EXERCISE. Carry on the forum thread below about metal halide lights for a 65-gallon tank, starting right after its last line.
---------- SOURCE TEXT
# metal halide suggestions



## tate23am (Nov 5, 2008)

anyone knows where I can get a decent metal halide retro kit for a decent price? any suggestion as far as brands or such? its for a 65g tank. currently running 110w of power compacts.


----------



## archer772 (Nov 8, 2008)

Check out Debbie her prices, quality and service are very good IMO.

https://diyreef.authsecure.com/shop/index.php?cPath=55_64


----------



## zona322 (Dec 5, 2008)

I have a 2x 175 hqi and 96 watt pc light that I will be putting up for sale here in the next few days. the only thing it needs is a pc ballast. pm me if you want to see pix.
thanks craig


----------



## tate23am (Nov 5, 2008)

thats a bit too big for the tank. looking for a single one 150 or 175.


----------



## zona322 (Dec 5, 2008)

i have a 150 ballast and socket all you would need is a reflector looking to get $75 shipped 
let me know


----------



## archer772 (Nov 8, 2008)

What are the demensions of your tank????


----------



## zona322 (Dec 5, 2008)

it is a 75 that is 48x18x18 I think i had 2 150 hqi's and 2 54 watt t5. what coral are you trying to grow if you want sps and most lps in your tank I would go with the 175s you will grow what ever you want. 1 150 on a 65 will not cover the hole tank you will have a shadow on ether side. let me know if you have any other questions 
thanks craig


----------



## tate23am (Nov 5, 2008)

65g but its 30lx18w. I have a set of pc 110w that takes up half the space. so I got about 9"w x 30"l to work with. Looking to be able to put a little of everything. mix it up. I was thinking of a 250w HQI. they have the smallest reflector.


----------



## goldenmacman (Jun 12, 2008)
--------------------
---------- DATA FOR ANALYSIS
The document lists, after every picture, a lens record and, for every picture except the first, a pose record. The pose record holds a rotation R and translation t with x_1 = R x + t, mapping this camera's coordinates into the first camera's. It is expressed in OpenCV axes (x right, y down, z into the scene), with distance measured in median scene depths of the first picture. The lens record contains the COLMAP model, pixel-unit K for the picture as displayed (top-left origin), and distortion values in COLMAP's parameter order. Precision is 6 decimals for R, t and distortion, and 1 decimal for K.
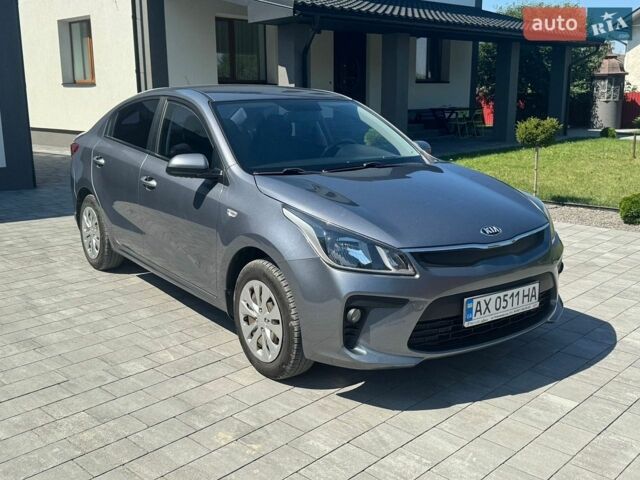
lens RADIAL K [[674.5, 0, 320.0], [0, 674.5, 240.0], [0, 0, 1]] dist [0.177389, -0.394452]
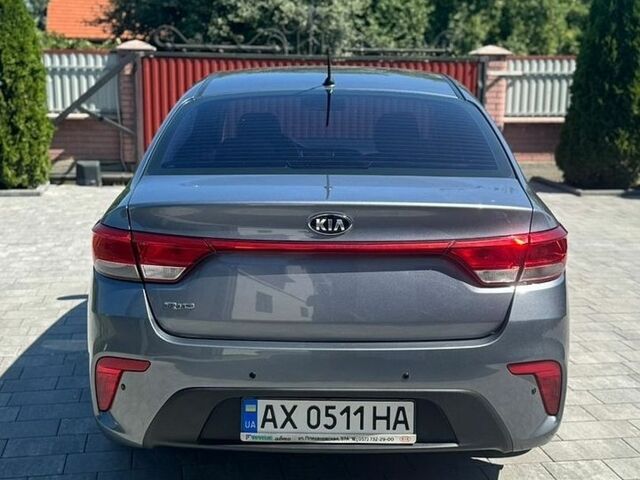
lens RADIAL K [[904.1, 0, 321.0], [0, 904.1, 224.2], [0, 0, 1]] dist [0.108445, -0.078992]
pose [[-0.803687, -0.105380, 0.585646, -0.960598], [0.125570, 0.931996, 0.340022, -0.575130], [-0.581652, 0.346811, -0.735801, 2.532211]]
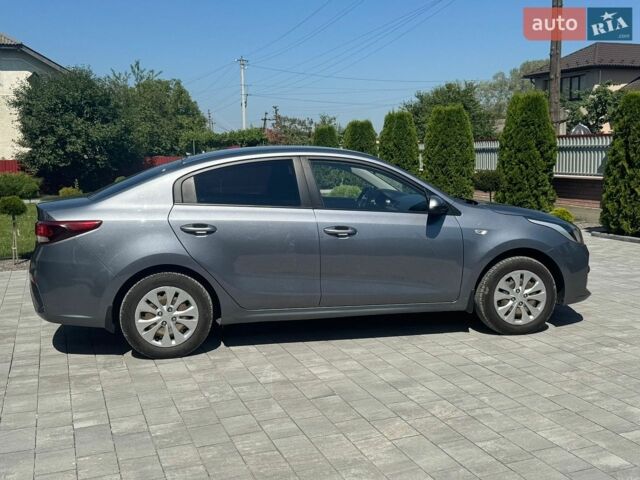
--------------------
---------- DATA FOR ANALYSIS
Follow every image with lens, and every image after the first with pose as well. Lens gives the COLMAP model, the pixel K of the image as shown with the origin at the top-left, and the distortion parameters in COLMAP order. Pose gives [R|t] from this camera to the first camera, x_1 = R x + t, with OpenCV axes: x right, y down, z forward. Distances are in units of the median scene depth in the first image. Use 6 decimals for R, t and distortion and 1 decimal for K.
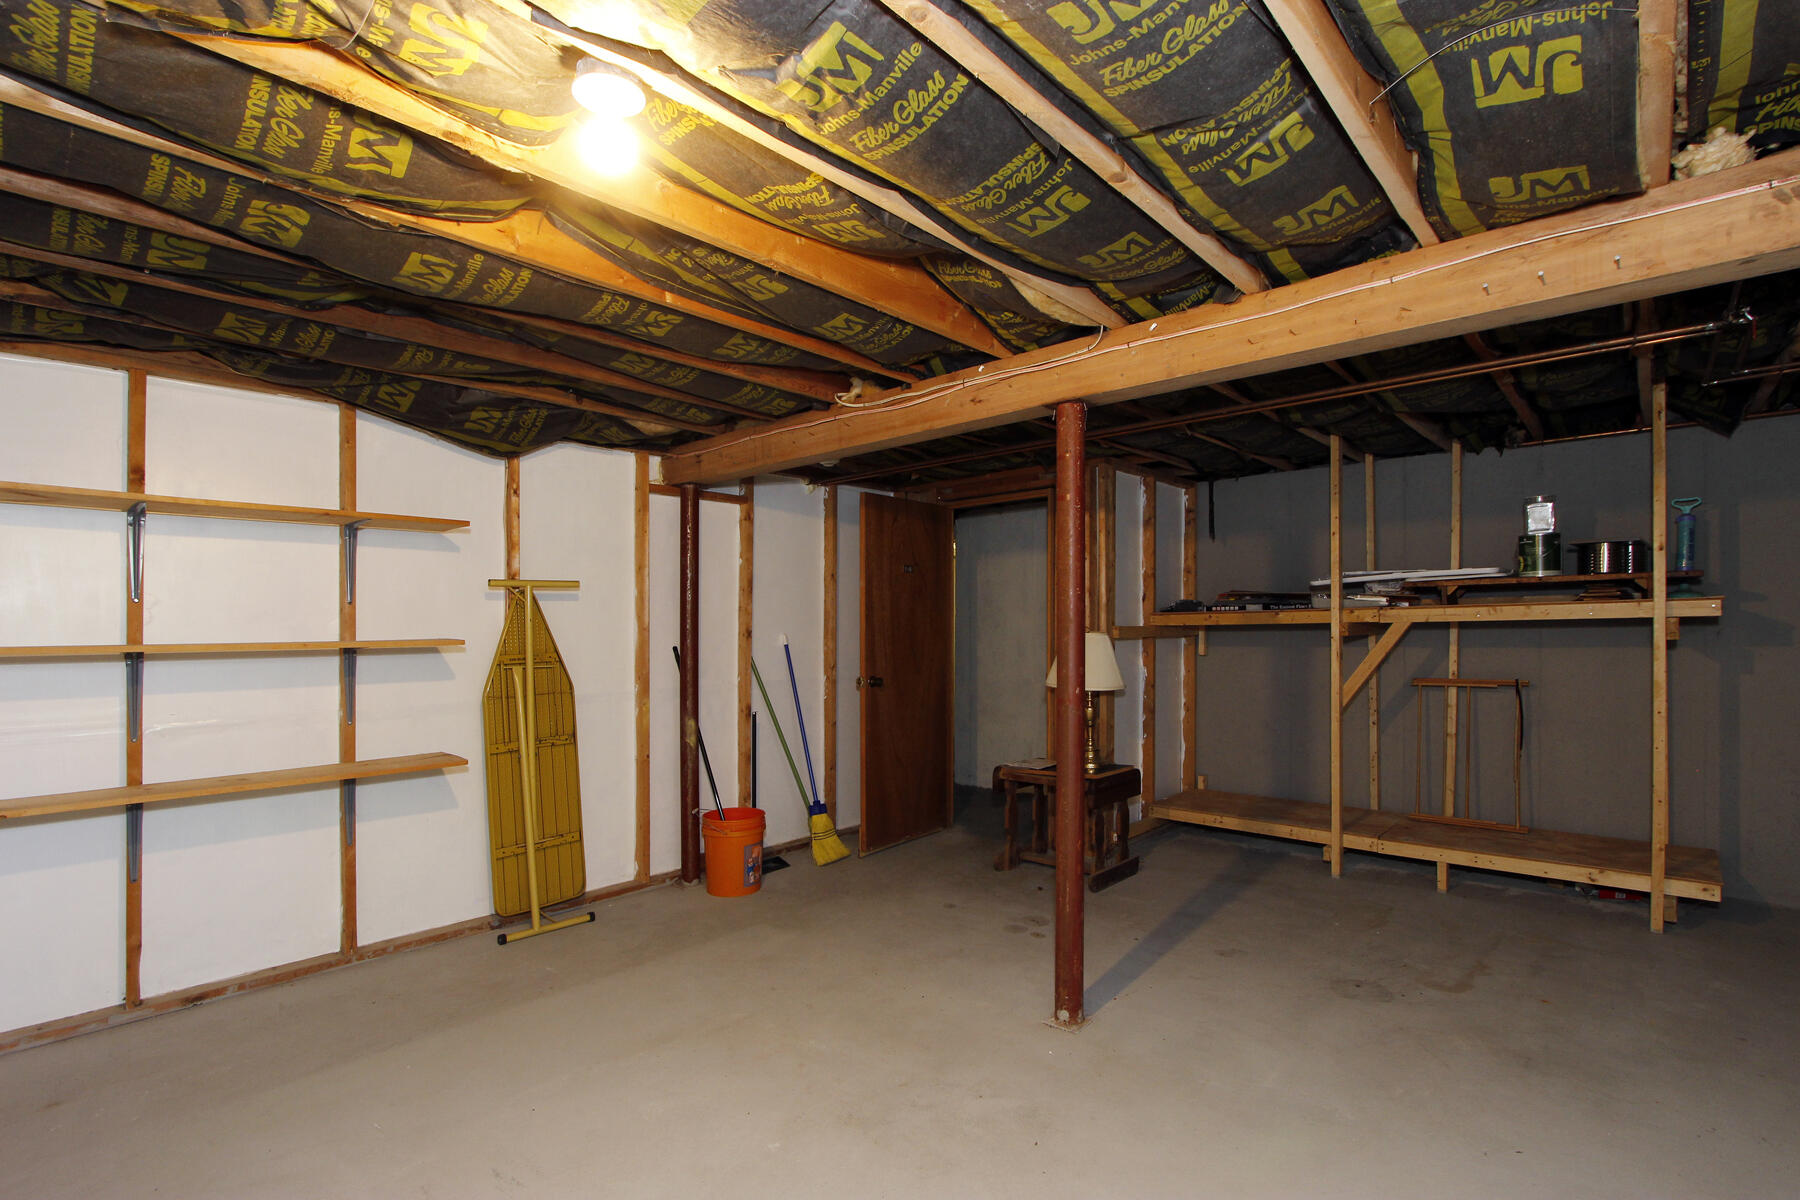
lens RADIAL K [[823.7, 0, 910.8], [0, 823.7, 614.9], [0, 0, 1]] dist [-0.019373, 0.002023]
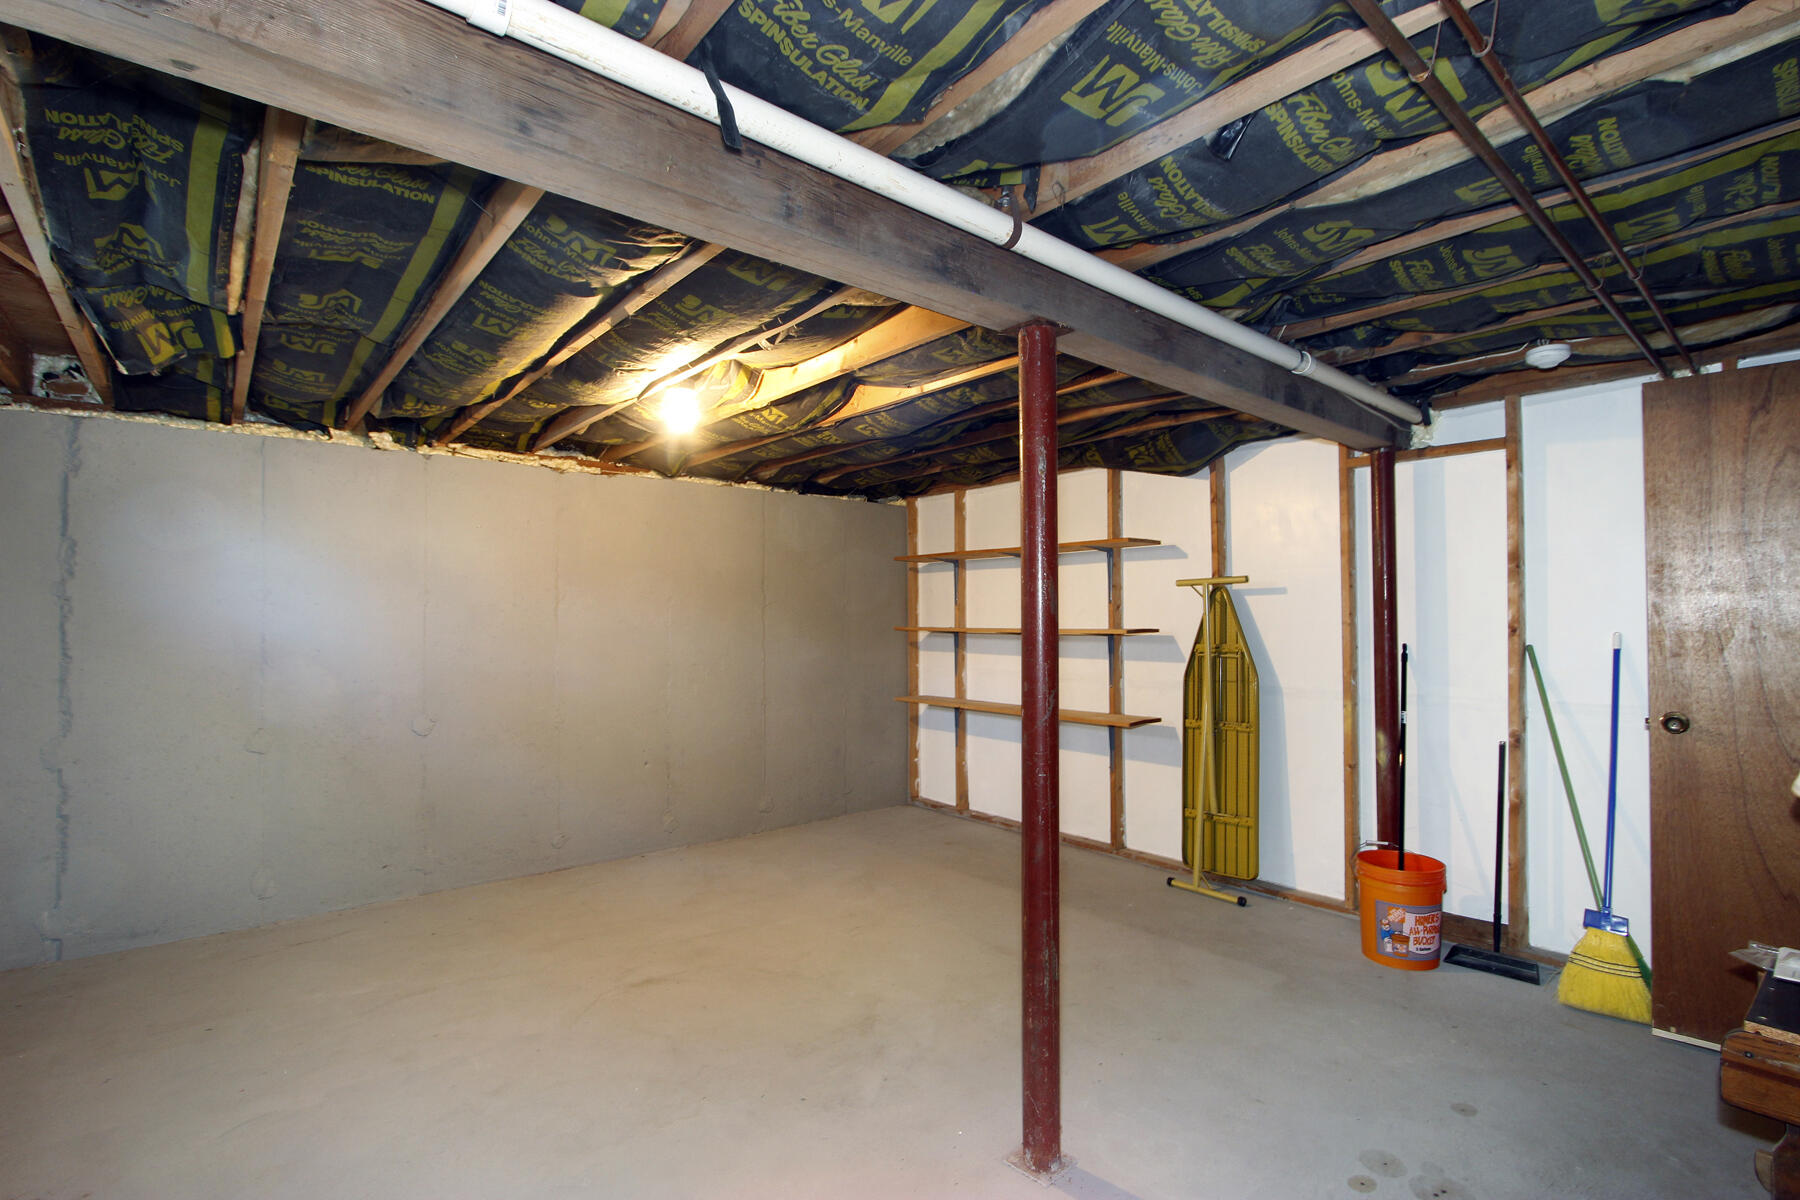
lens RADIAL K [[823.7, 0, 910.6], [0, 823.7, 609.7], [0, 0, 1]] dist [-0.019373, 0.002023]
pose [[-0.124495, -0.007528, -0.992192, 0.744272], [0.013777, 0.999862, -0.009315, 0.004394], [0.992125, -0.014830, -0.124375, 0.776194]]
--------------------
ANSWER AREA.
i would say that brand isnt really something to look at here when your trying to save money... check out some of the sponsors for some really nice retro kits.. i would suggest getting something 150W+ for a tank that size.. good luck and post some pics when you get them!


----------



## zona322 (Dec 5, 2008)

it is a 150 hqi so it is the same size as the 250 hqi and yous it will work perfect on your tank 
craig


----------



## goldenmacman (Jun 12, 2008)

^^ didnt understand what you were trying to say... you have a 150hqi?
was that directed toward me? 
im confused


----------



## tate23am (Nov 5, 2008)

zona how old is the ballast? and does it have a bulb included?


----------



## zona322 (Dec 5, 2008)

it is about 2.5 years old and yes it has a 10k bolb for corallife it will need to be replaced in a couple of mouths other than that I have never had any problems with it, let me know 
zona


----------



## tate23am (Nov 5, 2008)

well, I bought a new 250w HQI retro kit with a 14k bulb yesterday for 210.00 with free shipping. Pretty good price I think. I'll post pics when I receive it. I'll be making a new canopy this weekend. Zona I'll keep you in mind since I will setup other tanks in the near future.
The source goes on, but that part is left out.